Straight to the dance studio from school, then straight home to do homework to get to the soccer field on time. Long drive to places far away and weekend hotel stays. This is our daily life. Both of my kids compete. My daughter is a dancer, and she lives for her time at the studio and on the stage. My son is a soccer player and literally sleeps, eats, and breathes to run with a ball at his feet and to be in the heat of a game. Playing competitive sports has taught us a lot of lessons over the last few years!
Like I said above. Straight to the dance studio from school, then straight home to do homework to get to the field on time. School comes first, dance and soccer second. My son knows that he has to come home and complete all homework in a timely manner preferably BEFORE practice. He knows that he has to get in, have a snack, and finish his work before he does anything else. If by chance he doesn’t finish, he can use his video game time before bed to finish. I bet you guessed that he usually gets it done! My daughter goes straight to dance from school, so her homework time is after dance, before dinner.
Discipline and Commitment
You can’t be complacent — you have to practice! Practice doesn’t end just because you aren’t on the field with your team. You have to put in the extra time on your own. Whether that is practicing in the yard on your own, with your parent, or with a private coach. You have to stretch and practice your acro and your leaps and turns.

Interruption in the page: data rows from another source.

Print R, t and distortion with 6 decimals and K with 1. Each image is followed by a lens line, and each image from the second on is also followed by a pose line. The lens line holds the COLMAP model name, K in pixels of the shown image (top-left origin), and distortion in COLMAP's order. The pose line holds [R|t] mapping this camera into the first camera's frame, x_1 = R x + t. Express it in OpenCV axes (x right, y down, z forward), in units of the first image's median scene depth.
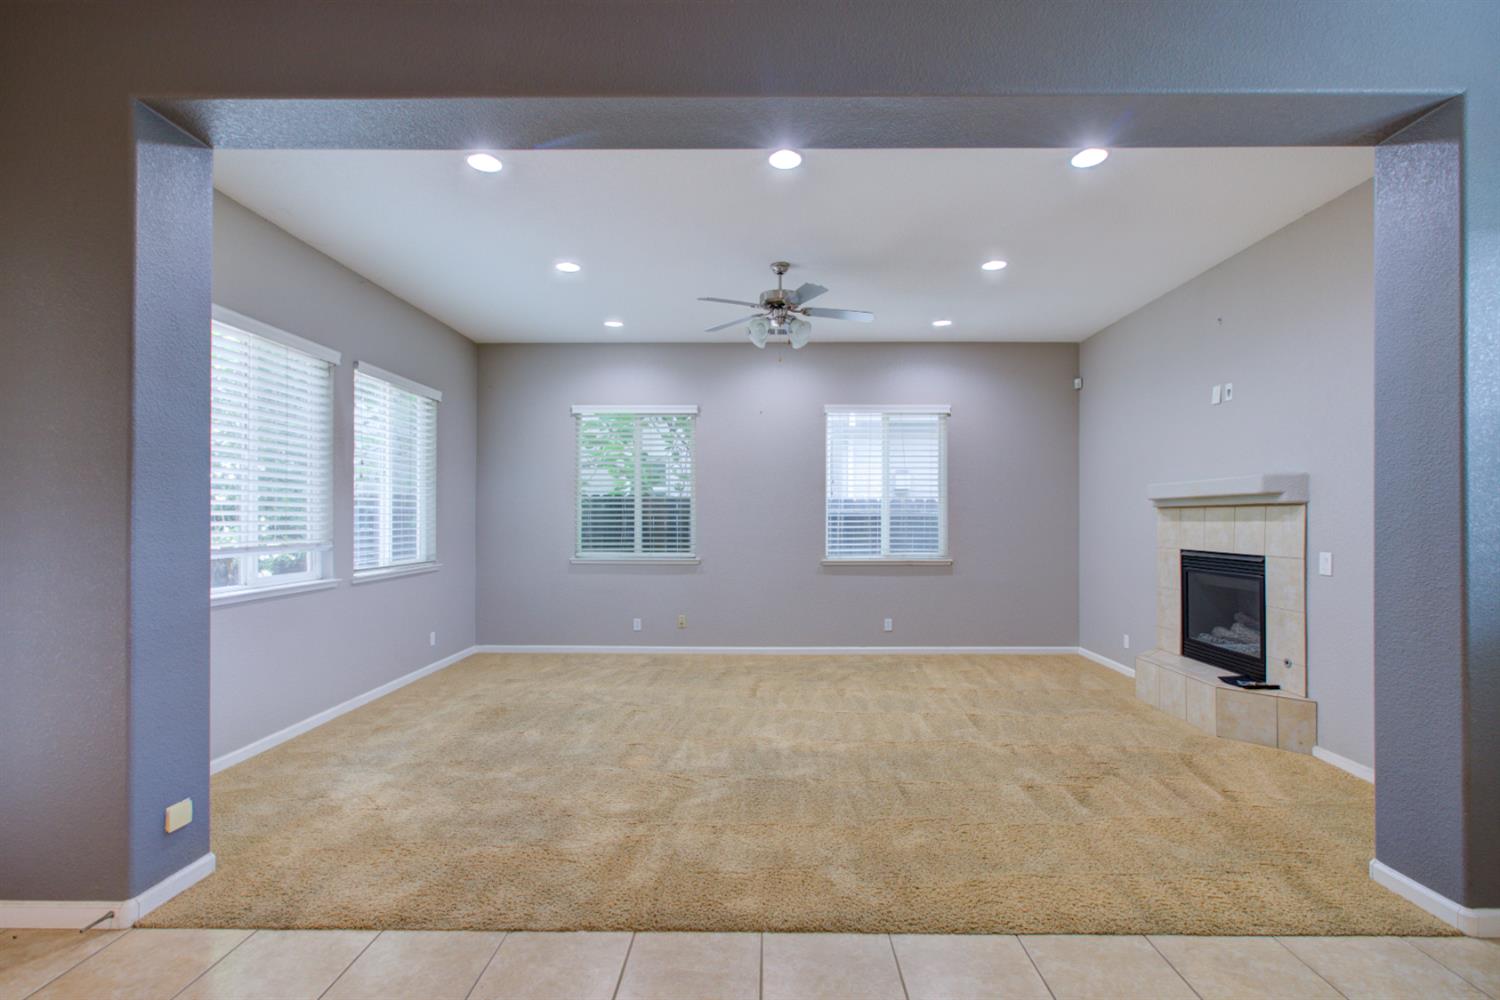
lens RADIAL K [[697.3, 0, 798.5], [0, 697.3, 508.9], [0, 0, 1]] dist [-0.000906, 0.001517]
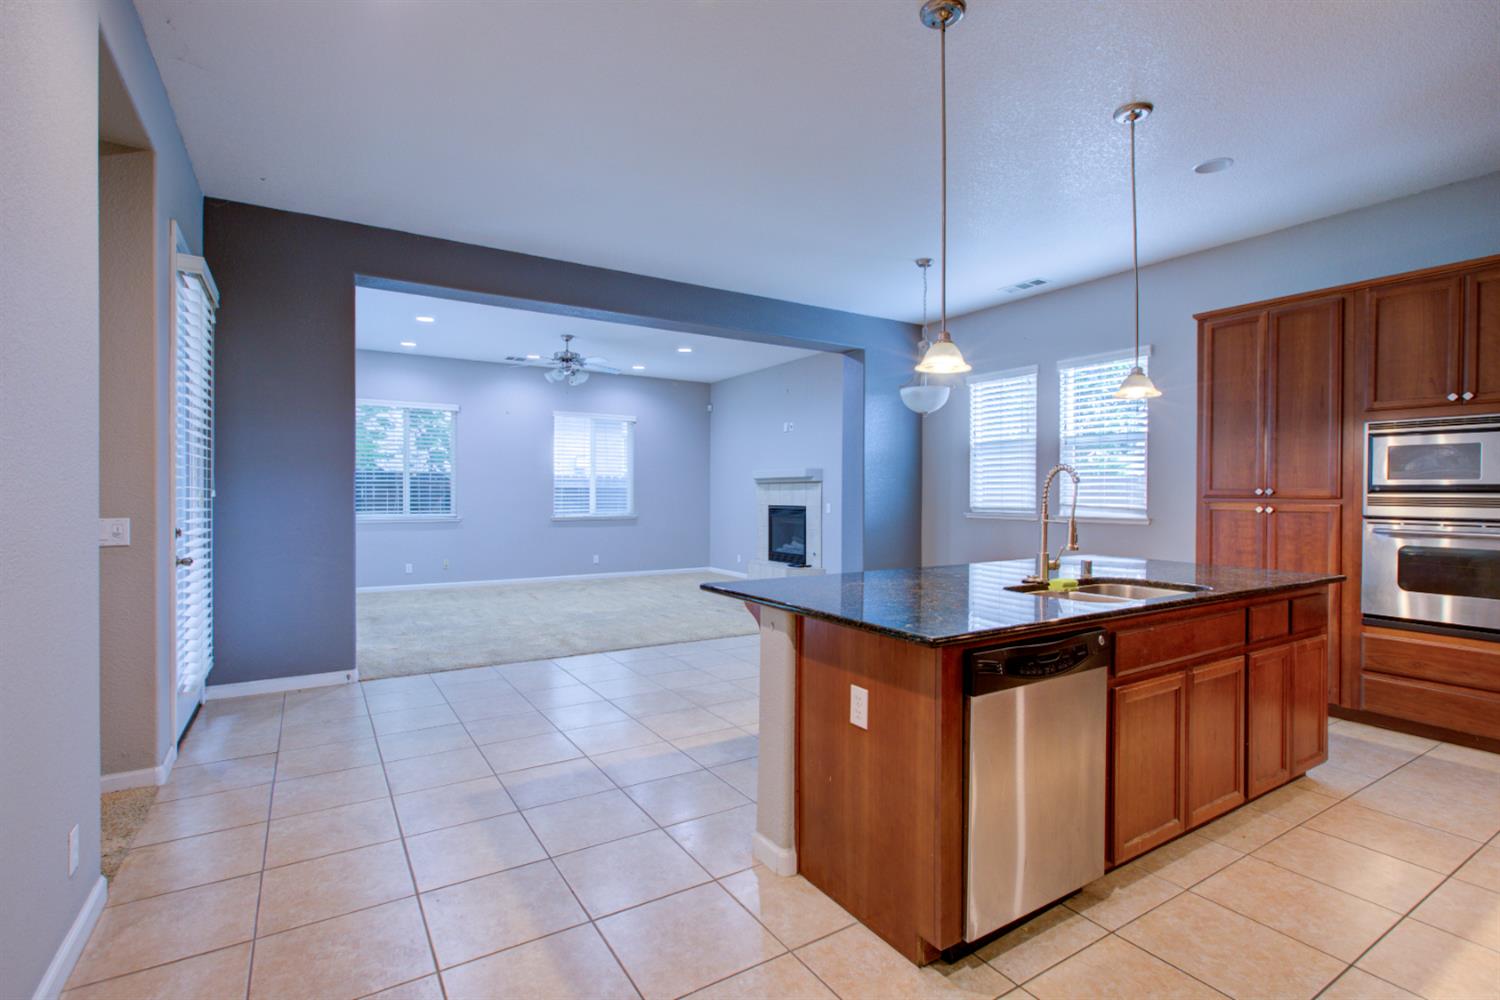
lens RADIAL K [[697.3, 0, 755.5], [0, 697.3, 492.1], [0, 0, 1]] dist [-0.000906, 0.001517]
pose [[0.860390, 0.003116, 0.509627, -0.502793], [-0.008632, 0.999927, 0.008460, 0.006964], [-0.509564, -0.011678, 0.860354, -0.689414]]
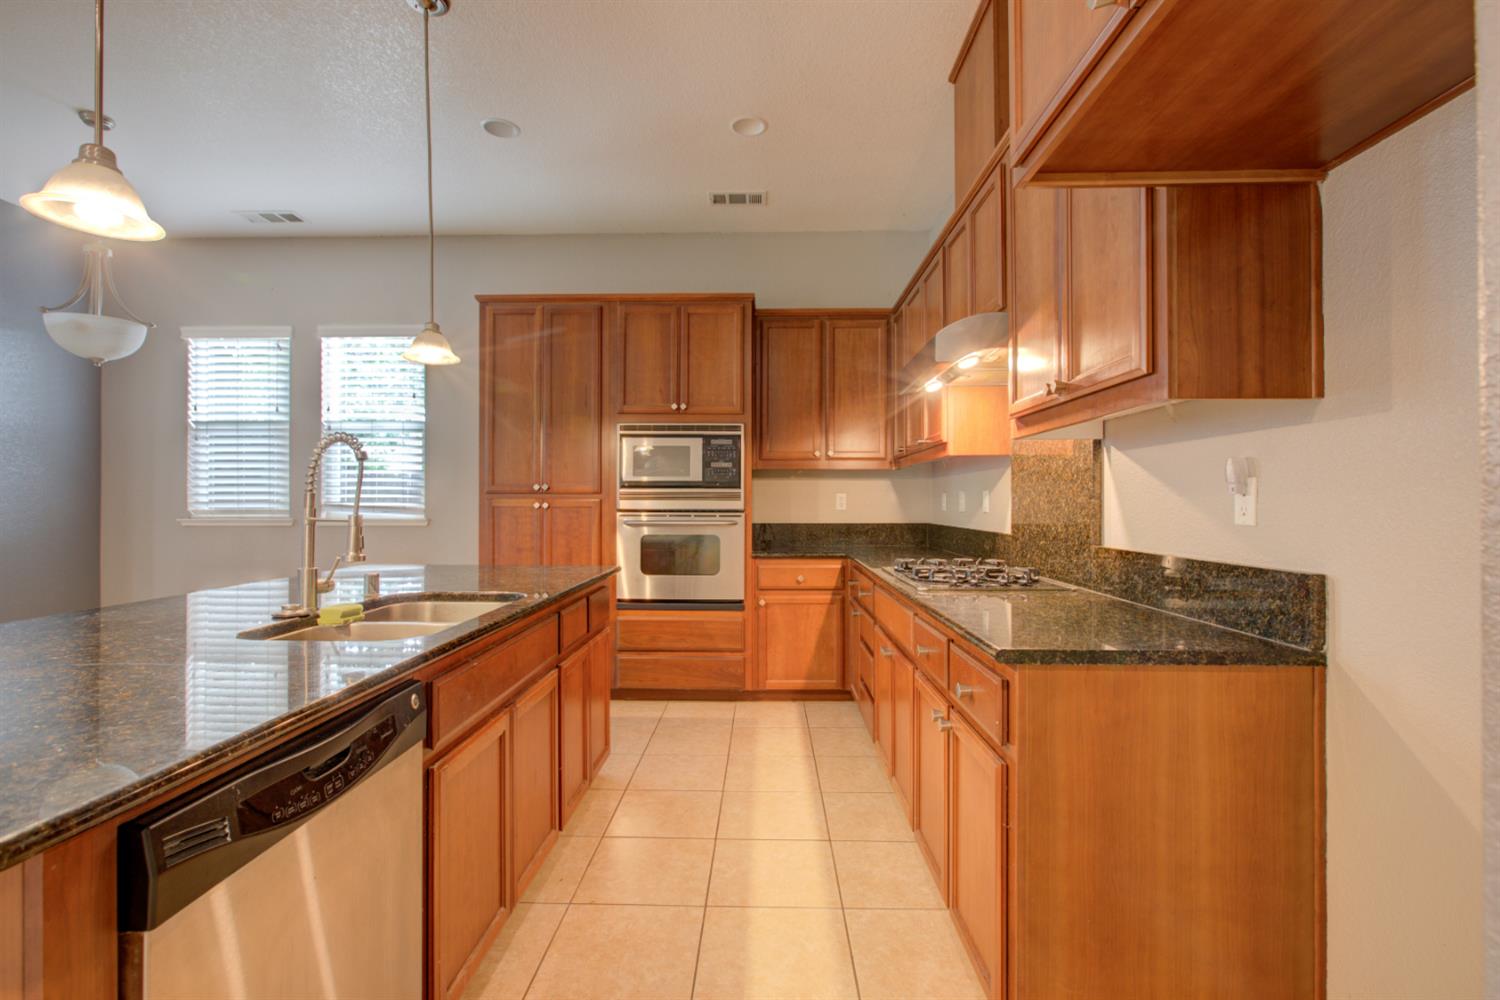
lens RADIAL K [[697.3, 0, 722.8], [0, 697.3, 500.1], [0, 0, 1]] dist [-0.000906, 0.001517]
pose [[0.091062, 0.000082, 0.995845, -0.347563], [-0.010947, 0.999940, 0.000919, 0.021888], [-0.995785, -0.010985, 0.091057, -0.563132]]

You also have to fuel your body with things that make it run well. Of course, they love to dig into the candy and junk food — what kid doesn’t? But they also know that’s probably not the best choice before heading to soccer or dance. Today’s food is tomorrow’s fuel! Sometimes you have to give up doing something else to go to their sport, and that’s a choice THEY have to make. I will never force them into anything, but once you have committed to your team and your coach/teacher, you are in it for the length of the season.

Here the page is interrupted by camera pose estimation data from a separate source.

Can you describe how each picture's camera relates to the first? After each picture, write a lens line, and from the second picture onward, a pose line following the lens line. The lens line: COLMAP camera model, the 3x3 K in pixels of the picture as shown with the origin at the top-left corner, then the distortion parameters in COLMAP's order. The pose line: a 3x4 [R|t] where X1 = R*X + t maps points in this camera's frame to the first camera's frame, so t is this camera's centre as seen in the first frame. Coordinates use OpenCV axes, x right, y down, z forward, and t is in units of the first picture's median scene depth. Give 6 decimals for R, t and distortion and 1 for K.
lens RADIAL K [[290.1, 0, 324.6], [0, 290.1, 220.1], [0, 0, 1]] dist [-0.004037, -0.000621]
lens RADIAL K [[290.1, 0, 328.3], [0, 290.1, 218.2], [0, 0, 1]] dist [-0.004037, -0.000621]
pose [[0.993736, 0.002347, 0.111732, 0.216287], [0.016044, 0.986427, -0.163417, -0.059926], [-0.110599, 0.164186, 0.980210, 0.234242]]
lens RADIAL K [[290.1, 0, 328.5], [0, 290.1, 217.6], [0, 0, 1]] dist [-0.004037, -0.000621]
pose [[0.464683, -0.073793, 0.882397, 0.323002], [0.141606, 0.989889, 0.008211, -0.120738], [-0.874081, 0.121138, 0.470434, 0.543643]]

Dealing With Let Downs and Playing/Competing As a Team
This is one of the hardest for me as a parent because we always want what’s best for them and love to see them succeed. But this just isn’t real life. Sometimes they DON’T make that team that they wanted. We’ve been there. I’ve spent many nights worrying over this as the parent and figuring out how to help my child cope with this. With victory, comes defeat. Sometimes you win, sometimes you lose. Sometimes you make it all the way to the finals, and you lose there. And sometimes they play their hearts out, and it’s just an unlucky day and they don’t make it to the finals at all. Sometimes they win and score high at every dance competition and then don’t place at all in the last one of the season. But guess what? IT’S ALL OKAY! Losses build character. It shows them that maybe the team as a whole could do a little better. You win as a team, and you lose as a team. There is always going to be someone better than you and that’s okay, too. Sometimes there is something even bigger and better waiting for you around the corner, and you would never have known if you hadn’t faced some kind of adversary.

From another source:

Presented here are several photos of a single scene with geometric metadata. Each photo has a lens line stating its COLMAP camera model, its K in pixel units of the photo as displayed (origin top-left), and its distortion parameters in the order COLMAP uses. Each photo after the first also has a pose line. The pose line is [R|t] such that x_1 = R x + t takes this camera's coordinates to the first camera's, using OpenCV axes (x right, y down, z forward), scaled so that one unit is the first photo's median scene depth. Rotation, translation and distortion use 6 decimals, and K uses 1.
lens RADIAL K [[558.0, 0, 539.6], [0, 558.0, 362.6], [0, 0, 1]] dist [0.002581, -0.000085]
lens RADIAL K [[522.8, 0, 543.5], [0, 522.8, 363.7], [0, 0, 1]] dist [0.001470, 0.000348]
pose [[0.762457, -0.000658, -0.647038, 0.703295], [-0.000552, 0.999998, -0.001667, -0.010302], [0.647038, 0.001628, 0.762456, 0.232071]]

Being Part of Something Bigger Than You
Being a part of a team builds so much character. You learn to trust your teammates. I’m so proud to say that both of my children’s organizations reach out into the community. Our soccer club provides membership fees for children who can’t afford to pay to play, and 100% of the donations given go to the players to keep them on the field regardless of ability to pay.
My daughter’s dance studio, Nancy Dance, provides holiday gifts for a senior housing facility. The dancers bring in gift cards for the residents to ensure they are receiving the joy of the season. It’s heartwarming to see the difference a small gift card brings to someone who may not have received a gift at all.
Although it’s not for the faint of heart and our life is absolutely crazy, I wouldn’t change it for the world. For us, there is nothing more rewarding than watching our children do what they love! The bond they have with their team is irreplaceable. The bonds that have been formed with their coaches are irreplaceable. Watching our coaches coach, in victory and defeat, and watching the kids WANT to try hard to please their coaches, is what it’s all about. The long drives and the late nights at the hotel pools will be memories I will hold dear for a long time. So thank you. Thank you to the adults that are currently pouring their hearts out into my children. You all will be a part of us forever!